[A rich set of comments by Tom Loredo about convergence assessments for MCMC that I feel needs reposting:]
Two quick points:
- By coincidence (and for a different problem), I’ve just been looking at the work of Gorham & Mackey that I believe Pierre is referring to. This is probably the relevant paper: “Measuring Sample Quality with Kernels“.
- Besides their new rank-based R-hat, bloggers on Gelman’s blog have also pointed to another R-hat replacement, R, developed by some Stan team members; it is “based on how well a machine learning classifier model can successfully discriminate the individual chains.” See: “R: A robust MCMC convergence diagnostic with uncertainty using decision tree classifiers”.
In addition, here’s an anecdote regarding your comment, “I remain perplexed and frustrated by the fact that, 30 years later, the computed values of the visited likelihoods are not better exploited.”
That has long bothered me, too. During a SAMSI program around 2006, I spent time working on one approach that tried to use the prior*likelihood (I call it q(θ), for “quasiposterior” and because it’s next to “p”!) to compute the marginal likelihood. It would take posterior samples (from MCMC or another approach) and find their Delaunay triangulation. Then, using q(θ) on the nodes of the simplices comprising the triangulation, it used a simplicial cubature rule to approximate the integral of q(theta) over the volume spanned by the samples.
As I recall, I only explored it with multivariate normal and Student-t targets. It failed, but in an interesting way. It worked well in low dimensions, but gave increasingly poor estimates as dimension grew. The problem appeared related to concentration of measure (or the location of the typical set), with the points not sufficiently covering the center or the large volume in the tails (or both; I can’t remember what diagnostics said exactly).
Another problem is that Delaunay triangulation gets expensive quickly with growing dimension. This method doesn’t need an optimal triangulation, so I wondered if there was a faster sub-optimal triangulation algorithm, but I couldn’t find one.
An interesting aspect of this approach is that the fact that the points are drawn from the prior doesn’t matter. Any set of points is a valid set of points for approximating the integral (in the spanned volume). I just used posterior samples because I presumed those would be available from MCMC. I briefly did some experiments taking the samples, and reweighting them to draw a subset for the cubature that was either over- or under-dispersed vs. the target. And one could improve things this way (I can’t remember what choice was better). This suggests that points drawn from q(theta) aren’t optimal for such cubature, but I never tried looking formally for the optimal choice.

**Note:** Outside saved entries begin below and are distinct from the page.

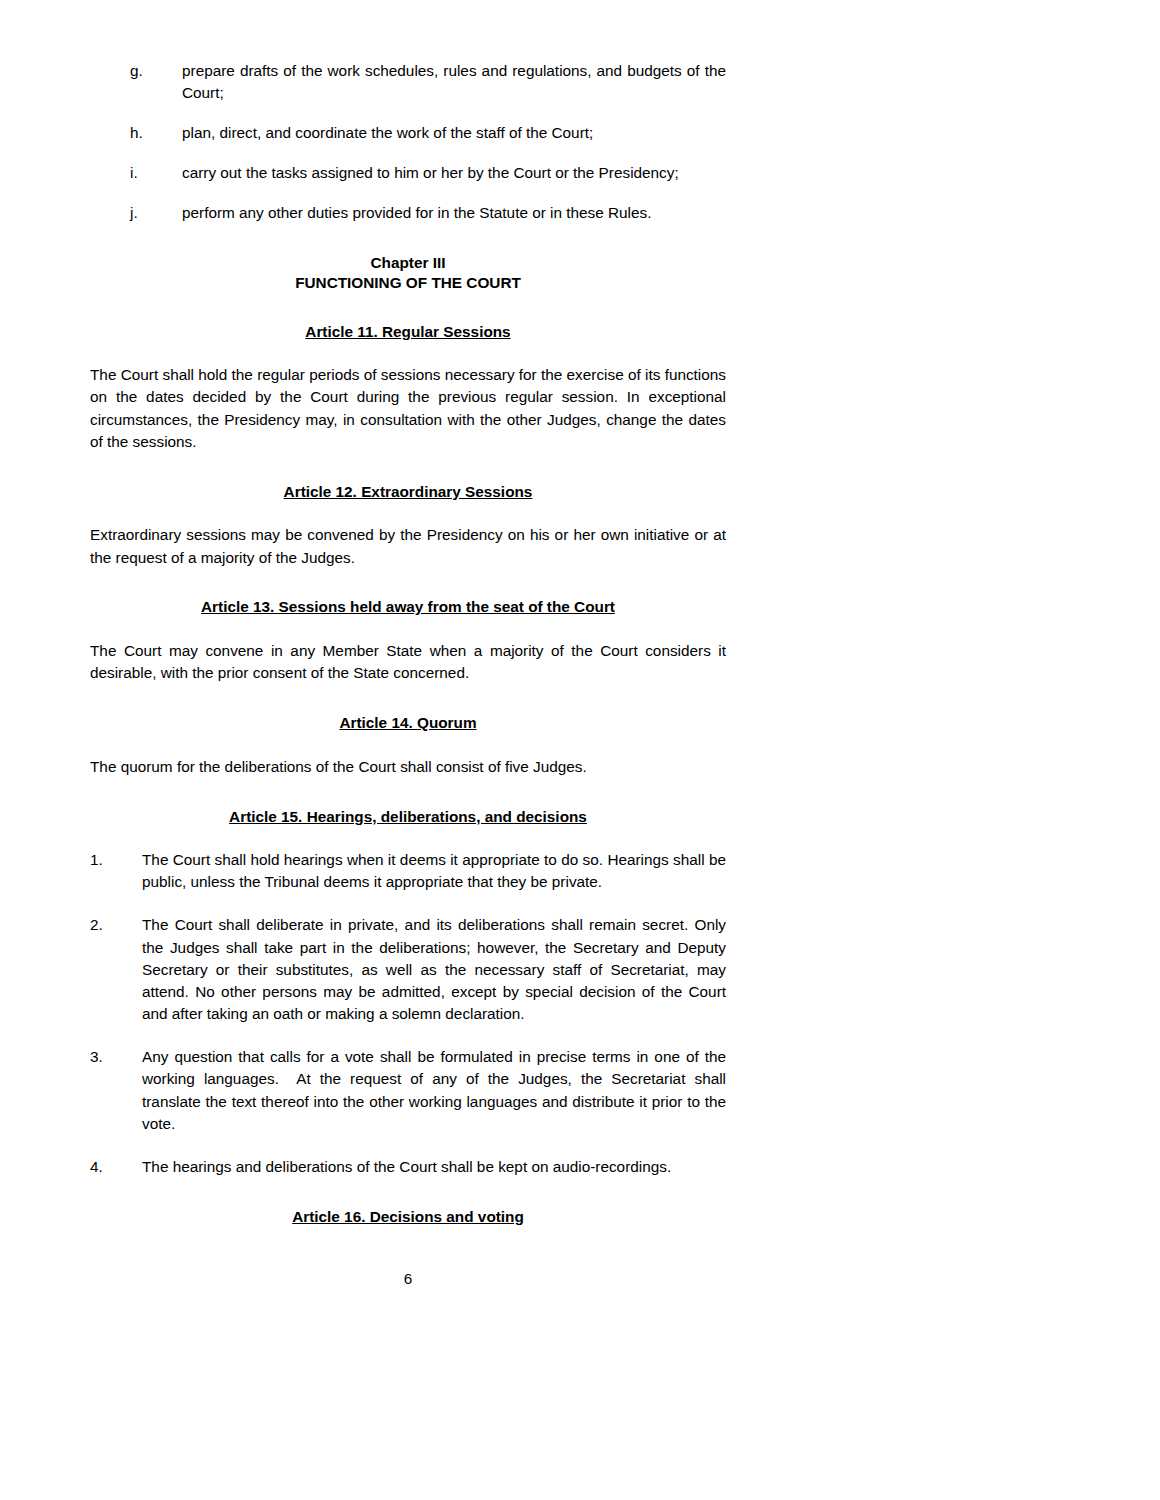g. prepare drafts of the work schedules, rules and regulations, and budgets of the Court;
h. plan, direct, and coordinate the work of the staff of the Court;
i. carry out the tasks assigned to him or her by the Court or the Presidency;
j. perform any other duties provided for in the Statute or in these Rules.
Chapter III FUNCTIONING OF THE COURT
Article 11. Regular Sessions
The Court shall hold the regular periods of sessions necessary for the exercise of its functions on the dates decided by the Court during the previous regular session. In exceptional circumstances, the Presidency may, in consultation with the other Judges, change the dates of the sessions.
Article 12. Extraordinary Sessions
Extraordinary sessions may be convened by the Presidency on his or her own initiative or at the request of a majority of the Judges.
Article 13. Sessions held away from the seat of the Court
The Court may convene in any Member State when a majority of the Court considers it desirable, with the prior consent of the State concerned.
Article 14. Quorum
The quorum for the deliberations of the Court shall consist of five Judges.
Article 15. Hearings, deliberations, and decisions
1. The Court shall hold hearings when it deems it appropriate to do so. Hearings shall be public, unless the Tribunal deems it appropriate that they be private.
2. The Court shall deliberate in private, and its deliberations shall remain secret. Only the Judges shall take part in the deliberations; however, the Secretary and Deputy Secretary or their substitutes, as well as the necessary staff of Secretariat, may attend. No other persons may be admitted, except by special decision of the Court and after taking an oath or making a solemn declaration.
3. Any question that calls for a vote shall be formulated in precise terms in one of the working languages. At the request of any of the Judges, the Secretariat shall translate the text thereof into the other working languages and distribute it prior to the vote.
4. The hearings and deliberations of the Court shall be kept on audio-recordings.
Article 16. Decisions and voting
6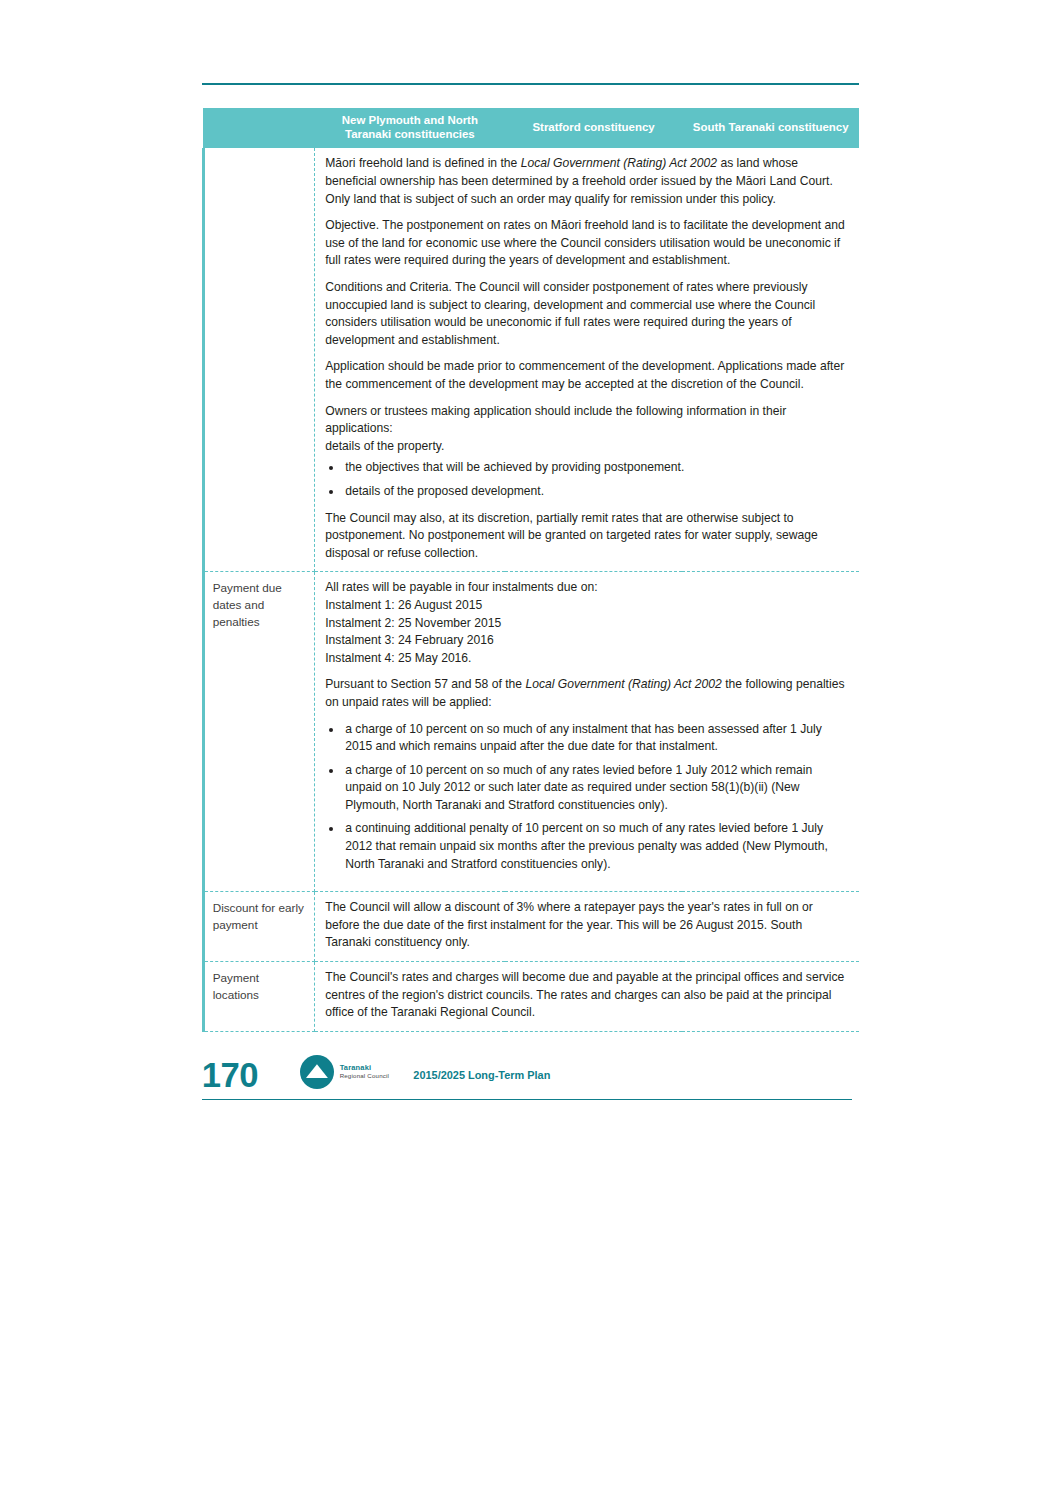| | New Plymouth and North Taranaki constituencies | Stratford constituency | South Taranaki constituency |
| --- | --- | --- | --- |
| | Māori freehold land is defined in the Local Government (Rating) Act 2002 as land whose beneficial ownership has been determined by a freehold order issued by the Māori Land Court. Only land that is subject of such an order may qualify for remission under this policy. Objective. The postponement on rates on Māori freehold land is to facilitate the development and use of the land for economic use where the Council considers utilisation would be uneconomic if full rates were required during the years of development and establishment. Conditions and Criteria. The Council will consider postponement of rates where previously unoccupied land is subject to clearing, development and commercial use where the Council considers utilisation would be uneconomic if full rates were required during the years of development and establishment. Application should be made prior to commencement of the development. Applications made after the commencement of the development may be accepted at the discretion of the Council. Owners or trustees making application should include the following information in their applications: details of the property. the objectives that will be achieved by providing postponement. details of the proposed development. The Council may also, at its discretion, partially remit rates that are otherwise subject to postponement. No postponement will be granted on targeted rates for water supply, sewage disposal or refuse collection. |
| Payment due dates and penalties | All rates will be payable in four instalments due on: Instalment 1: 26 August 2015 Instalment 2: 25 November 2015 Instalment 3: 24 February 2016 Instalment 4: 25 May 2016. Pursuant to Section 57 and 58 of the Local Government (Rating) Act 2002 the following penalties on unpaid rates will be applied: a charge of 10 percent on so much of any instalment that has been assessed after 1 July 2015 and which remains unpaid after the due date for that instalment. a charge of 10 percent on so much of any rates levied before 1 July 2012 which remain unpaid on 10 July 2012 or such later date as required under section 58(1)(b)(ii) (New Plymouth, North Taranaki and Stratford constituencies only). a continuing additional penalty of 10 percent on so much of any rates levied before 1 July 2012 that remain unpaid six months after the previous penalty was added (New Plymouth, North Taranaki and Stratford constituencies only). |
| Discount for early payment | The Council will allow a discount of 3% where a ratepayer pays the year's rates in full on or before the due date of the first instalment for the year. This will be 26 August 2015. South Taranaki constituency only. |
| Payment locations | The Council's rates and charges will become due and payable at the principal offices and service centres of the region's district councils. The rates and charges can also be paid at the principal office of the Taranaki Regional Council. |
170
TaranakiRegional Council
2015/2025 Long-Term Plan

I called the approach “adaptive simplicial cubature,” adaptive in the sense that the points are chosen in a way that depends on the integrand.
The only related work I could find at the time was work by you and Anne Philippe on Riemanns sums with MCMC (https://doi.org/10.1023/A:1008926514119). I later stumbled upon a paper on “random Riemann sum estimators” as an alternative to Monte Carlo that seems related but that I didn’t explore further (https://doi.org/10.1016/j.csda.2006.09.041).
I still find it hard to believe that the q values aren’t useful. Admittedly, in an n-dimensional distribution, it’s just 1 more quantity available beyond the n that comprise the sample location. But it’s a qualitatively different type of information from the sample location, and I can’t help but think there’s some clever way to use it (besides emulating the response surface).